[[ Task material, beginning ]]
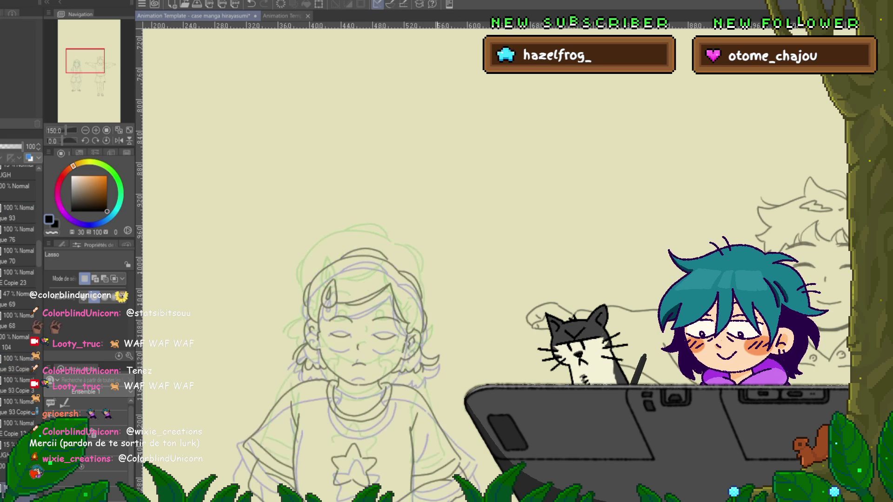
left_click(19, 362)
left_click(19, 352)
[[ Task material, end ]]
[[ Task material, beginning ]]
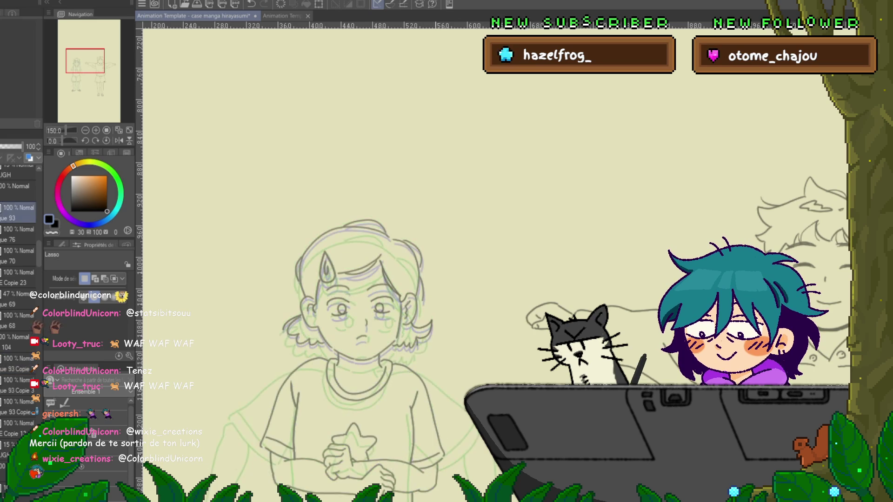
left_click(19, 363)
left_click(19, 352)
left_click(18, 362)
[[ Task material, end ]]
=== Activity ===
The response should hold exactly the lines starting at the line with "left_click(19, 363)" and ending at the line with "left_click(18, 362)", and no other line of the material above.

=== Response for this exercise ===
left_click(19, 363)
left_click(19, 352)
left_click(18, 362)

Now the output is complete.